Norcia was an 8-year-old in Connecticut and already the artist in his family when his mom told him to help one of his sisters draw a Santa.

"I remember that because I had so much fun teaching her how to do this," he recalled.

A Santa painter was born from that mundane moment.

"His Santas are the most realistic ones today," says Susan Ross of Stave Puzzles, a Vermont company that uses several of Norcia's Santas on its hand-cut wooden jigsaw puzzles, with prices starting about $600.

"He tends to capture more, humanize more, make Santa look more like a human than a cartoon," Ross says. "His work is gorgeous as a puzzle."

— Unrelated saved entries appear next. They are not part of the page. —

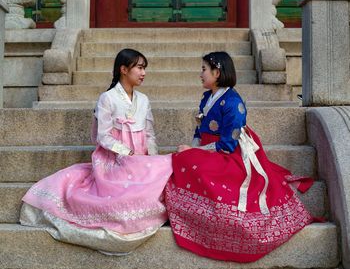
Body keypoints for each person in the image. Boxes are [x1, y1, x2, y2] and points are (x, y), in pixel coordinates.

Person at [164, 51, 313, 262]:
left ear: (217, 72)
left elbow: (227, 144)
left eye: (204, 69)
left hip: (231, 153)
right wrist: (192, 147)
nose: (200, 74)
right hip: (211, 148)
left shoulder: (233, 102)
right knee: (182, 158)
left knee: (189, 161)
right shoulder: (208, 97)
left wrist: (194, 152)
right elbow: (200, 130)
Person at [20, 48, 172, 255]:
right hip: (114, 159)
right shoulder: (107, 98)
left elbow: (149, 133)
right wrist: (125, 151)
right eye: (139, 67)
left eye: (144, 68)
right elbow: (103, 136)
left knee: (165, 168)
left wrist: (152, 158)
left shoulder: (143, 100)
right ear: (123, 69)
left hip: (141, 159)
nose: (143, 73)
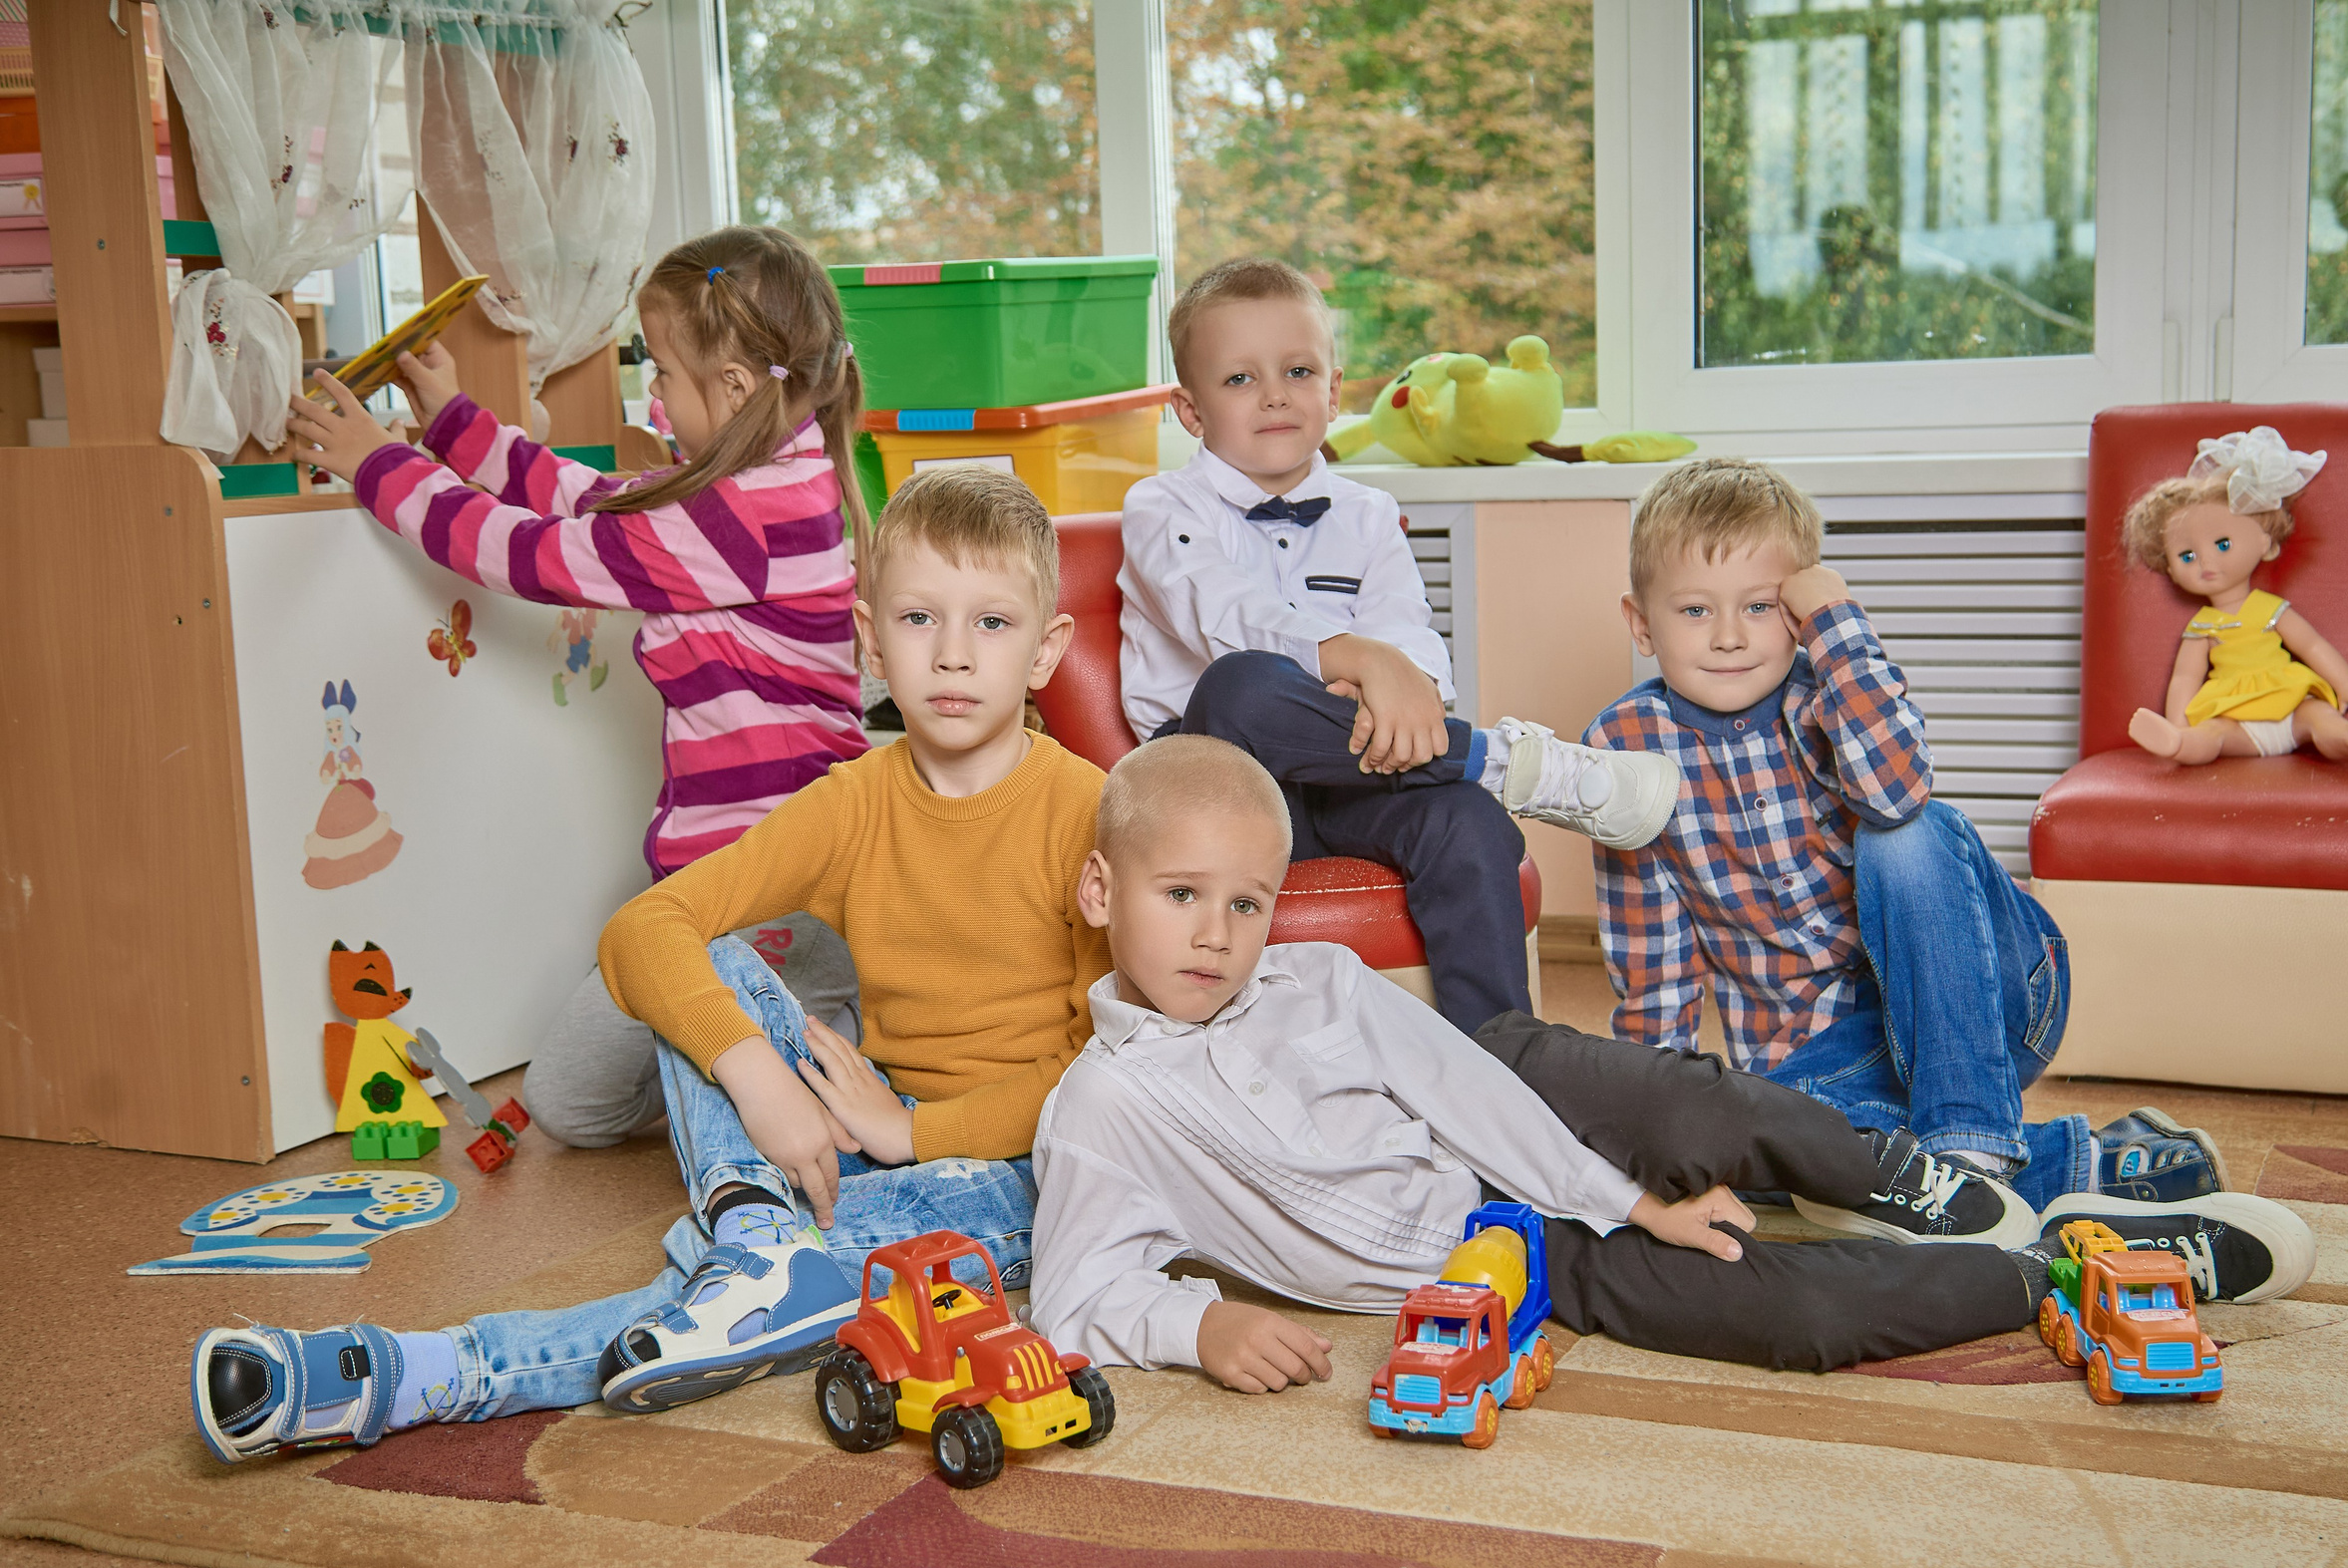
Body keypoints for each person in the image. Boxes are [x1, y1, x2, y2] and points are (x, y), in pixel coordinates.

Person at [189, 467, 1112, 1459]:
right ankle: (758, 1237)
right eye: (920, 618)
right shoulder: (853, 801)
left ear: (1045, 649)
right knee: (703, 958)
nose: (953, 653)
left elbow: (1103, 1065)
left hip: (1008, 1178)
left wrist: (912, 1131)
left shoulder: (1091, 809)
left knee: (708, 1285)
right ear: (871, 640)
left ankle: (417, 1371)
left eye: (991, 623)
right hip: (862, 1130)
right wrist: (755, 1074)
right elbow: (644, 930)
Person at [1026, 736, 2316, 1391]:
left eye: (1247, 902)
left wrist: (1630, 1194)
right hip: (1496, 1253)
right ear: (1099, 890)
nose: (1216, 933)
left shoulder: (1314, 979)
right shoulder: (1102, 1110)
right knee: (1797, 1318)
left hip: (1510, 1085)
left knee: (1691, 1106)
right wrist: (1196, 1323)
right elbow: (1075, 1295)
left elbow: (1461, 1091)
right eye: (1181, 894)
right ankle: (2054, 1267)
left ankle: (1896, 1173)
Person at [284, 224, 873, 1150]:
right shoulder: (763, 481)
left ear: (733, 387)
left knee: (583, 1102)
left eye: (663, 373)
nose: (654, 394)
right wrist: (453, 424)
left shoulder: (730, 520)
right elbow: (592, 496)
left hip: (770, 894)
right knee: (570, 1101)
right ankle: (775, 1054)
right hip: (747, 891)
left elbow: (523, 553)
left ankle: (822, 1050)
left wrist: (376, 464)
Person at [1587, 459, 2227, 1214]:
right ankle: (2087, 1164)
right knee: (1731, 1154)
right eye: (1695, 610)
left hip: (1982, 997)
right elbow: (1653, 960)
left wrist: (1835, 625)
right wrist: (1658, 1125)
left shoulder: (1830, 691)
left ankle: (1969, 1139)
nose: (1729, 637)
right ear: (1641, 622)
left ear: (1797, 609)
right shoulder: (1622, 750)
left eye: (1759, 606)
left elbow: (1896, 795)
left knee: (1904, 833)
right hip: (1829, 1067)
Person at [1115, 257, 1679, 1036]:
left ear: (1334, 391)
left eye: (1298, 371)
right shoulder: (1158, 505)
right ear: (1190, 409)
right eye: (1240, 378)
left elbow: (1407, 629)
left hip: (1354, 765)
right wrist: (1354, 657)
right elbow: (1222, 613)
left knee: (1468, 821)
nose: (1275, 394)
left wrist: (1400, 676)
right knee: (1242, 681)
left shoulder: (1369, 512)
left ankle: (1503, 1063)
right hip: (1216, 779)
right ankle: (1500, 761)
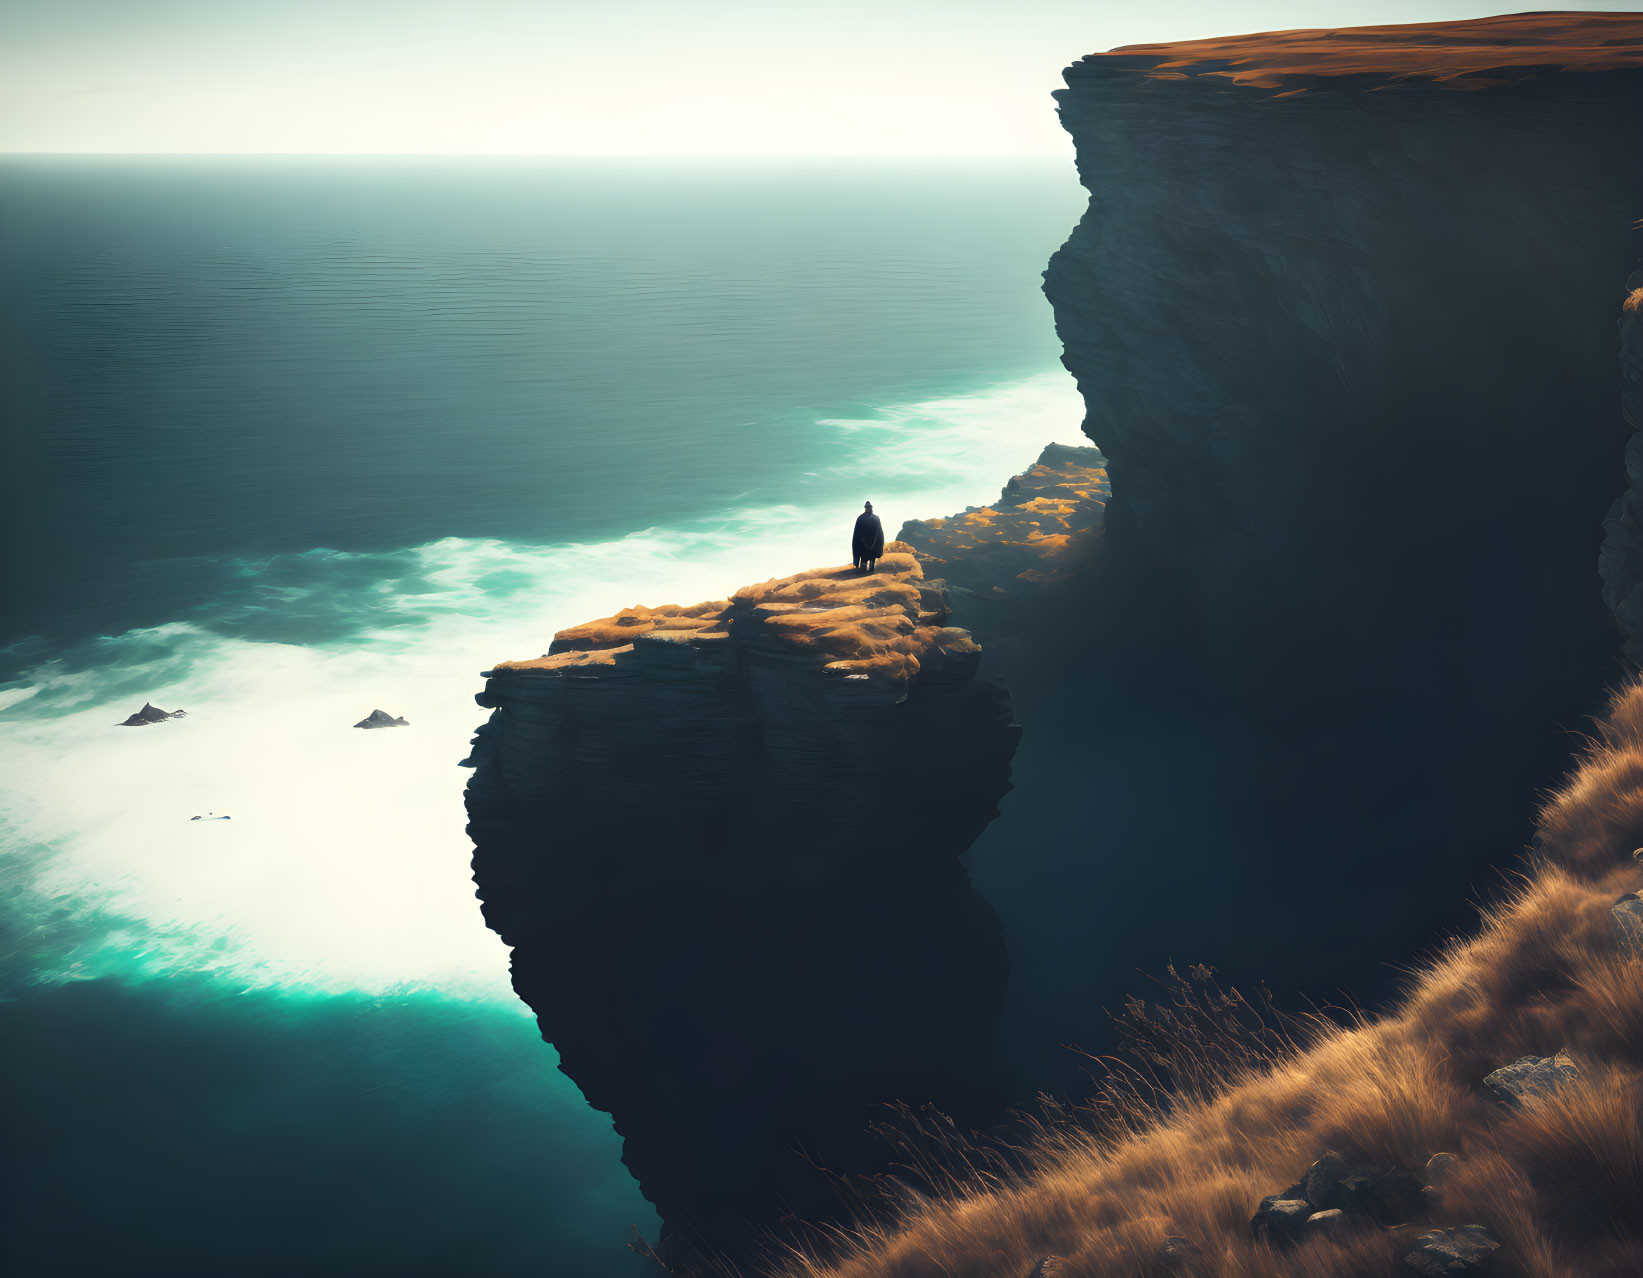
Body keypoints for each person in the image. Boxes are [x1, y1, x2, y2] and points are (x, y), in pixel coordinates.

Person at [852, 500, 885, 573]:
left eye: (870, 507)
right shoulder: (861, 518)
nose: (870, 509)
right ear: (865, 508)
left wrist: (880, 542)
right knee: (864, 559)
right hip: (863, 544)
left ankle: (871, 567)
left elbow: (879, 532)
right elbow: (857, 533)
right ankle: (863, 569)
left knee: (872, 558)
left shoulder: (876, 518)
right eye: (868, 508)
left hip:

One is cut to look like a snow globe, and shows Santa sitting on a crescent moon, a bag of toys nearby. Another has him searching a world globe, an elf holding a long, long list (yes, that list) at his side. That painting's title: Looking for Pine Street.

Norcia embraced oil painting at age 12, when his mother gave him his first paint-by-number kit. He's been creating art even longer - he still remembers a crayon masterpiece he drew as a small child on a wall at home that his father had just plastered.

He kept drawing, through his father's death from an illness when he was 6, and through Christmases he fondly remembers - "We always would get something even if it were something small."

He earned an undergraduate fine-arts degree in painting from the Rhode Island School of Design and a master's from the Maryland Institute College of Art.

But he became discouraged trying to navigate a fine-arts world that demanded an artist be good at making connections and wooing critics.

Norcia switched to commercial art and landed in a suburb of Dayton, Ohio, where his paintings of Pampers-clad babies and happy Pringles eaters were used in packaging and advertising for Procter & Gamble in nearby Cincinnati.

Since then, his figurative paintings have adorned covers of Nancy Drew books and Time Life music CDs. His resumé includes work for MGM/United Artists Home Video, Sony, Scholastic, and World Book among other companies. He has won national art awards and even earned an Emmy in 1981 as one of the astronomical artists who worked on Carl Sagan's Cosmos series for public television.

His cards have been sold at Target and Walgreens. Collectibles such as decorative tins surface on eBay, and an electronic Christmas card featuring one of his Santas is available online from Leanin' Tree cards, at http://www.leanintree.com/.

Norcia still does freelance illustrations through his Norcia Studios, sometimes collaborating with his wife, Martha Roelandt, an artist and art director who also feeds Norcia ideas and advice.

They moved to Wallingford 15 years ago when she got a job as a design director at a local business. Norcia reveled in being in the homeland of Howard Pyle, N.C. Wyeth, and his son Andrew Wyeth - the artists who built the Brandywine school of art.

"I've totally admired it, actually from when I was a child," Norcia says of the Brandywine style, which emphasizes light and dark and the shades in between. "My mom used to get books illustrated by N.C. Wyeth. I would copy them, doing terrible little watercolors of his beautiful oil paintings."

He ended up befriending Andrew Wyeth and visiting the famed artist at his Chadds Ford home, Norcia says, where the two traded praise and talked about painting.

Norcia didn't plan to become a Santa portraitist.

In the early 1990s, his wife was an art director for Gibson Greetings when an artist reneged on a Santa design. Roelandt turned to Norcia.

Wanting a model for what he considered a portrait, Norcia turned to Neil Lawhun, a neighbor and mechanic at a local GM components plant.

A physical resemblance wasn't important to Norcia - Lawhun was stocky and his beard was red.

On the inside, though, Lawhun looked just like Norcia's ideal Santa.

"There was a joyousness about him, a crackle in his voice, and a twinkle in his eye," Norcia says.

"I sure had him fooled, didn't I," jokes Lawhun, 59, a laid-off forklift mechanic who still is in the Dayton area.

Norcia took 250 photos back then of Lawhun-as-Santa. Now, Norcia said, he has exhausted them as a reference and is looking for someone else with those inner Kringle qualities that are so rare to find in people who are not the stuff of legends.

"Wouldn't the world be a better place where love and joy prevailed," Norcia says, "and giving of oneself were more common than they are now?"